Ritchie Capital shareholders approved a restructuring plan for the firm's flagship Multi-Strategy hedge fund. About 90% of shareholders participated in the voting and 92% of them approved the firm's plan to create a timetable for orderly redemption of assets from the fund, according to a company statement.
Thane Ritchie, founder and CEO, told investors last week that the fund could be liquidated if shareholders did not approve the plan, according to press reports.
The restructuring plan "developed with our investors provides a solution to balance the needs of remaining and redeeming investors and will enable us to create value in opportunities where we have an edge," said Mr. Ritchie in the statement.
The plan creates two share classes in the hedge fund: an equity class that carries a 3.25-year lockup and a redeeming class that provides gradual redemption of assets over a 2.5-year period, according to the statement.

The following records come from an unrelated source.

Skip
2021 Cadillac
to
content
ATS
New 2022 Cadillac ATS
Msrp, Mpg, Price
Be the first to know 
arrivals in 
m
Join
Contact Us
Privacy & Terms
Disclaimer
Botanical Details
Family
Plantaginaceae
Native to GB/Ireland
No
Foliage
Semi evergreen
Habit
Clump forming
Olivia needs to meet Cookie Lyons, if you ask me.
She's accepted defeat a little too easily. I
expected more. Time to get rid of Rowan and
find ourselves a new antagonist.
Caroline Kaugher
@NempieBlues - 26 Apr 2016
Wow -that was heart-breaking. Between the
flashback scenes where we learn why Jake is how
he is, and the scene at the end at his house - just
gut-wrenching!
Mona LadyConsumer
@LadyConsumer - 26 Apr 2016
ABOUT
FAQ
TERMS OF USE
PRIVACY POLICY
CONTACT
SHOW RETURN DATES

The new terms were negotiated to pacify Ritchie investors who besieged the company with redemption requests after the firm imposed longer lock-ups last September to accommodate more investments in private equity and other less liquid investments, said Justin Meise, a spokesman. The old terms imposed a quarterly limit on redemptions of 10% of assets and a redemption fee of 3% in the first year of the investment, with no redemption fee in subsequent years, Mr. Meise said. The charges were 6% in the first year, 4% in the second and 2% in the third. Mr. Meise declined to provide the size or performance of the Multi-Strategy Fund and the total of requested redemptions. Ritchie Capital manages a total of $2.8 billion, he said.
The changes will make sure the Multi-Strategy Fund has committed capital to preserve the value of its investments; addresses the concerns of redeeming investors; and removes uncertainty regarding the capital flows of the firm, according to the statement.